= The problem =
Each entry needs to be copied exactly, with nothing left out.

Stored data entries:
________

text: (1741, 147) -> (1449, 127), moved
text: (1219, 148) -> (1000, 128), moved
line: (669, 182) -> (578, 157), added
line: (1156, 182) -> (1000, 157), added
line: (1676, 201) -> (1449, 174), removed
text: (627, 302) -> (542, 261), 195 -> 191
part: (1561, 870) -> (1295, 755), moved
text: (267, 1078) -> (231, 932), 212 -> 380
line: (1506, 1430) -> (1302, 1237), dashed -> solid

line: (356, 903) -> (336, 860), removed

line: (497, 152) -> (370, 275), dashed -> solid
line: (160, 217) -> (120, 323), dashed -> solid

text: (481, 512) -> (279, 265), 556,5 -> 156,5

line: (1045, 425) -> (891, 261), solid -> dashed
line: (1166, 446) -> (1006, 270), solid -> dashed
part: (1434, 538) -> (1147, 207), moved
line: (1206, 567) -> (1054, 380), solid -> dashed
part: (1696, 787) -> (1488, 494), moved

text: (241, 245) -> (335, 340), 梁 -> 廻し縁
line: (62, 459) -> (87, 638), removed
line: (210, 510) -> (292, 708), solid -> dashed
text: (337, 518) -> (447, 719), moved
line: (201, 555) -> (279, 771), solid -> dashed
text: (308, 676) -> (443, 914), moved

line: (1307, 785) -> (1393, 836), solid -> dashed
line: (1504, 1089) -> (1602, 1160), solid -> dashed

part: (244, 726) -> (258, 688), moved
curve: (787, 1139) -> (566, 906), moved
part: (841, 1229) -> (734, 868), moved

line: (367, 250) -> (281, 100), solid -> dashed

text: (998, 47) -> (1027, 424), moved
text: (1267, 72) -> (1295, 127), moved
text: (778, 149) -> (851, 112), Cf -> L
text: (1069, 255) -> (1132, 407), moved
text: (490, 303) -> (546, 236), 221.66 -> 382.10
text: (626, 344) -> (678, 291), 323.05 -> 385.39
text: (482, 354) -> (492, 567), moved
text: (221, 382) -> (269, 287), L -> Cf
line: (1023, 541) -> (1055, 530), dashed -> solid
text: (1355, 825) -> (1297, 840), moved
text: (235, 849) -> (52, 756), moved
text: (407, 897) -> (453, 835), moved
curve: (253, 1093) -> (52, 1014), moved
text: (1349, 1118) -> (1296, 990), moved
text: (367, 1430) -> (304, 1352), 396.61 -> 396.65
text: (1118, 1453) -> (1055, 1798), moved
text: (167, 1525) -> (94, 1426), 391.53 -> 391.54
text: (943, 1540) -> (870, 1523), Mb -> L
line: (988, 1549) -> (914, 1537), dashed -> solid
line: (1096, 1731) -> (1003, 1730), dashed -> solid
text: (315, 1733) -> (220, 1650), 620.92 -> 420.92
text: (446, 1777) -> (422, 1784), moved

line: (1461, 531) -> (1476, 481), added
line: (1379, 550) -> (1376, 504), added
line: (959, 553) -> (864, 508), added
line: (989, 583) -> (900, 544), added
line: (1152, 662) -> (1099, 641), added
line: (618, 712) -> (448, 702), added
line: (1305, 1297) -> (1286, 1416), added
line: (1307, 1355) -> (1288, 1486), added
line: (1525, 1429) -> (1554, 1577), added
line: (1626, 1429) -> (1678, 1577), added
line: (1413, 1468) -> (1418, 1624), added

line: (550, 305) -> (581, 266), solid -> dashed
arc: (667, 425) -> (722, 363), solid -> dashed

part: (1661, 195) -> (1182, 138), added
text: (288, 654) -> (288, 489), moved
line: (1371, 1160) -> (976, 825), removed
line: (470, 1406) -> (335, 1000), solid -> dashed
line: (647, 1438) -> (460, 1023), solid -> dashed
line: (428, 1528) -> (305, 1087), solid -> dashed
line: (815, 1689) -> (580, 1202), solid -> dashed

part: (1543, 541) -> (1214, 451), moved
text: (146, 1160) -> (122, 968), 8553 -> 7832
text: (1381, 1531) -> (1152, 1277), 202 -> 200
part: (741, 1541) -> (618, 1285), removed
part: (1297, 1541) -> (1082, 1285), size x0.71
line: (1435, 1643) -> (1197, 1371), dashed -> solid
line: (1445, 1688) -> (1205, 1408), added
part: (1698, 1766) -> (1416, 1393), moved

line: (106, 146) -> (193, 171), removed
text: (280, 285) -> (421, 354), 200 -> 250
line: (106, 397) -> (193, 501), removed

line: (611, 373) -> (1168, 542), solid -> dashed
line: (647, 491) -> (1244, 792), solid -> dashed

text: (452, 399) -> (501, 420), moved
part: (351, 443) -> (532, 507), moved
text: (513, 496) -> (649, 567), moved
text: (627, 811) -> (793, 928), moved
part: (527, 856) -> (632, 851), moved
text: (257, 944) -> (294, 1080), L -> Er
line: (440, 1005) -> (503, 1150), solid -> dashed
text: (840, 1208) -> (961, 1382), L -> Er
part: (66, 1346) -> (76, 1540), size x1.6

________

= Output below =
text: (1741, 147) -> (1449, 127), moved
text: (1219, 148) -> (1000, 128), moved
line: (669, 182) -> (578, 157), added
line: (1156, 182) -> (1000, 157), added
line: (1676, 201) -> (1449, 174), removed
text: (627, 302) -> (542, 261), 195 -> 191
part: (1561, 870) -> (1295, 755), moved
text: (267, 1078) -> (231, 932), 212 -> 380
line: (1506, 1430) -> (1302, 1237), dashed -> solid

line: (356, 903) -> (336, 860), removed

line: (497, 152) -> (370, 275), dashed -> solid
line: (160, 217) -> (120, 323), dashed -> solid

text: (481, 512) -> (279, 265), 556,5 -> 156,5

line: (1045, 425) -> (891, 261), solid -> dashed
line: (1166, 446) -> (1006, 270), solid -> dashed
part: (1434, 538) -> (1147, 207), moved
line: (1206, 567) -> (1054, 380), solid -> dashed
part: (1696, 787) -> (1488, 494), moved

text: (241, 245) -> (335, 340), 梁 -> 廻し縁
line: (62, 459) -> (87, 638), removed
line: (210, 510) -> (292, 708), solid -> dashed
text: (337, 518) -> (447, 719), moved
line: (201, 555) -> (279, 771), solid -> dashed
text: (308, 676) -> (443, 914), moved

line: (1307, 785) -> (1393, 836), solid -> dashed
line: (1504, 1089) -> (1602, 1160), solid -> dashed

part: (244, 726) -> (258, 688), moved
curve: (787, 1139) -> (566, 906), moved
part: (841, 1229) -> (734, 868), moved

line: (367, 250) -> (281, 100), solid -> dashed

text: (998, 47) -> (1027, 424), moved
text: (1267, 72) -> (1295, 127), moved
text: (778, 149) -> (851, 112), Cf -> L
text: (1069, 255) -> (1132, 407), moved
text: (490, 303) -> (546, 236), 221.66 -> 382.10
text: (626, 344) -> (678, 291), 323.05 -> 385.39
text: (482, 354) -> (492, 567), moved
text: (221, 382) -> (269, 287), L -> Cf
line: (1023, 541) -> (1055, 530), dashed -> solid
text: (1355, 825) -> (1297, 840), moved
text: (235, 849) -> (52, 756), moved
text: (407, 897) -> (453, 835), moved
curve: (253, 1093) -> (52, 1014), moved
text: (1349, 1118) -> (1296, 990), moved
text: (367, 1430) -> (304, 1352), 396.61 -> 396.65
text: (1118, 1453) -> (1055, 1798), moved
text: (167, 1525) -> (94, 1426), 391.53 -> 391.54
text: (943, 1540) -> (870, 1523), Mb -> L
line: (988, 1549) -> (914, 1537), dashed -> solid
line: (1096, 1731) -> (1003, 1730), dashed -> solid
text: (315, 1733) -> (220, 1650), 620.92 -> 420.92
text: (446, 1777) -> (422, 1784), moved

line: (1461, 531) -> (1476, 481), added
line: (1379, 550) -> (1376, 504), added
line: (959, 553) -> (864, 508), added
line: (989, 583) -> (900, 544), added
line: (1152, 662) -> (1099, 641), added
line: (618, 712) -> (448, 702), added
line: (1305, 1297) -> (1286, 1416), added
line: (1307, 1355) -> (1288, 1486), added
line: (1525, 1429) -> (1554, 1577), added
line: (1626, 1429) -> (1678, 1577), added
line: (1413, 1468) -> (1418, 1624), added

line: (550, 305) -> (581, 266), solid -> dashed
arc: (667, 425) -> (722, 363), solid -> dashed

part: (1661, 195) -> (1182, 138), added
text: (288, 654) -> (288, 489), moved
line: (1371, 1160) -> (976, 825), removed
line: (470, 1406) -> (335, 1000), solid -> dashed
line: (647, 1438) -> (460, 1023), solid -> dashed
line: (428, 1528) -> (305, 1087), solid -> dashed
line: (815, 1689) -> (580, 1202), solid -> dashed

part: (1543, 541) -> (1214, 451), moved
text: (146, 1160) -> (122, 968), 8553 -> 7832
text: (1381, 1531) -> (1152, 1277), 202 -> 200
part: (741, 1541) -> (618, 1285), removed
part: (1297, 1541) -> (1082, 1285), size x0.71
line: (1435, 1643) -> (1197, 1371), dashed -> solid
line: (1445, 1688) -> (1205, 1408), added
part: (1698, 1766) -> (1416, 1393), moved

line: (106, 146) -> (193, 171), removed
text: (280, 285) -> (421, 354), 200 -> 250
line: (106, 397) -> (193, 501), removed

line: (611, 373) -> (1168, 542), solid -> dashed
line: (647, 491) -> (1244, 792), solid -> dashed

text: (452, 399) -> (501, 420), moved
part: (351, 443) -> (532, 507), moved
text: (513, 496) -> (649, 567), moved
text: (627, 811) -> (793, 928), moved
part: (527, 856) -> (632, 851), moved
text: (257, 944) -> (294, 1080), L -> Er
line: (440, 1005) -> (503, 1150), solid -> dashed
text: (840, 1208) -> (961, 1382), L -> Er
part: (66, 1346) -> (76, 1540), size x1.6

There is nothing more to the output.